14 Responses to “21 inches is all it takes”

  1. yaser Says:

    “21 inches is all it takes”

    see. by the time i got to the end of your post, i understood what the title was referring to.

    but at the beginning, just the title by itself…that’s quite intimidating.

    ahem.

  2. yaser Says:

    and dude, when are you going to fix the link to the url of the comment poster?

    opening them in the same window as the comment box is not only restricting, but annoying.

  3. Waleed Says:

    =) Sometimes you need to shock folks to get the message across. I see it worked with you. ha.

    As for opening links in new windows, it’s a MovableType fault. If you know of the fix, please do tell. Somehow, it disables the [target="_blank"] tag.

  4. yaser Says:

    movable type fault? mine works. from here:

    Girlie Matter tips (open in new window-link edited by webmaster)

    apply the information on that page towards your “Comment Listing Template”.

    voila.

  5. Waleed Says:

    Thanks Yaser. I had been looking for such a code for quite some time.

  6. yasmine Says:

    geez, Yaser, you have such a dirty mind. My poor innocent self didn’t even think of it like that til you had to go and point it out.

    Anyway.

    The TV doesn’t hold all that important a position in my household. My dad unplugged ours when I was about 8 or so, trusting that we’d have the creativity to find other means of amusing ourselves. It stayed in its living room corner though, so we’d sneakily plug it back in the watch cartoons in the morning and afternoon while he was at work. Videos were okay, so we still grew up on “Back to the Future” and “The Karate Kid” and all the rest, but we learned to live without the TV as a constant presence. We still have a TV; we just rarely use it.

  7. yaser Says:

    i don’t have a dirty mind. i just think like an average guy.
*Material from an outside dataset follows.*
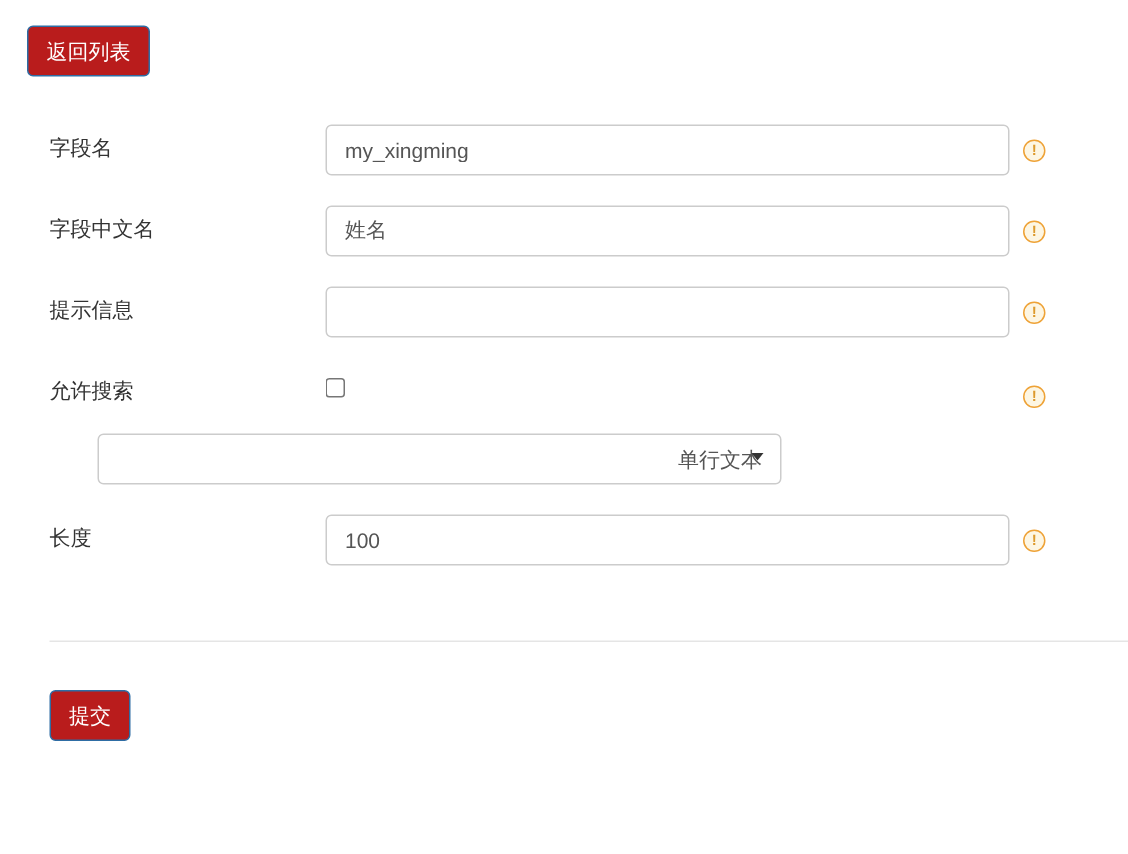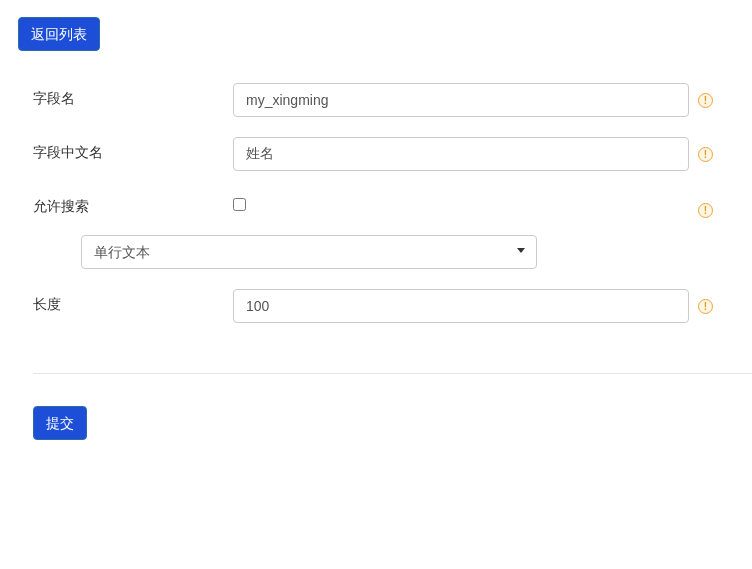"返回列表" .btn-primary { background: #1d4ed8 -> #b91c1c }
    and waleed intended it to be interpreted as such. he even admitted it!

  8. Waleed Says:

    Haha you guys are nuts.

    No, I did not intend that Yaser. I did intend for the title to be different, unique, like the rest of my writing. But I don’t really write hidden sexual innuendos.
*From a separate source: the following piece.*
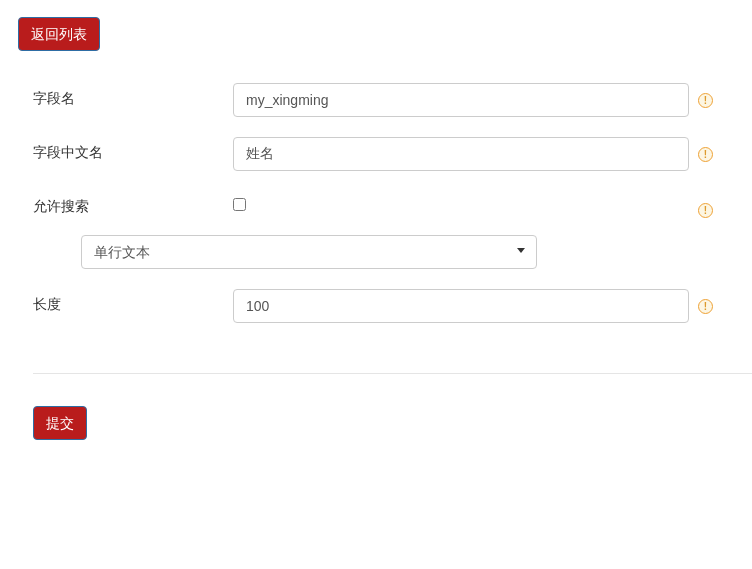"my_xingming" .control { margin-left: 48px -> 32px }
    When I do talk about sex, it’s straight up.
    And then I leave the rest up to personal interpretation.

  9. yaser Says:

    right.

    “Sometimes you need to shock folks to get the message across. I see it worked with you.”

  10. chai Says:

    i hate my tv. it controls me. and i let it. i watch the tv guide channel so that i can know what’s going on all the time and not actually watch the shows. i’m weak. one day i plan to go psycho and just take a baseball bat to it. mere seedling of a plot. still needs convincing and investment. i fail to see why i’m overpowered by this. this wasn’t my childhood. why then? stupid tv.

  11. Waleed Says:

    I know what you mean Chai. I’ve repeatedly gone as far as unplugging the TV completely. Now i’m thinking of getting a wireless router just so that I can sit in rooms other then the lower level TV room…

    Remember Office Space? The printer beatup, the getting laid off gift from Peter? We should re-creat that. A giant screen tv, and bats and one really pissed of Michael Bolton namesake.

    Then you can go psycho Chai. In a civilized, organized manner.

  12. chai Says:

    and that will be acceptable. it’s a decent scheme. and can be in turn blamed on the tv. perfect. thanks for your advice. you are wise.

  13. Jaded Says:

    21 inches? Your TV is huge dude :|

    I have managed to ween myself off the TV for much needed revision!

    Your right though, it’s definately a mission to try and quit. They should make TV patches which give your your daily dose of nonsense. Actually bad idea, patches never work, I know, I’ve tried chocolate patches *sad sad* !

  14. sal Says:

    nice new layout, mA :)

    yup and that msn ad is a real ad for indian folks.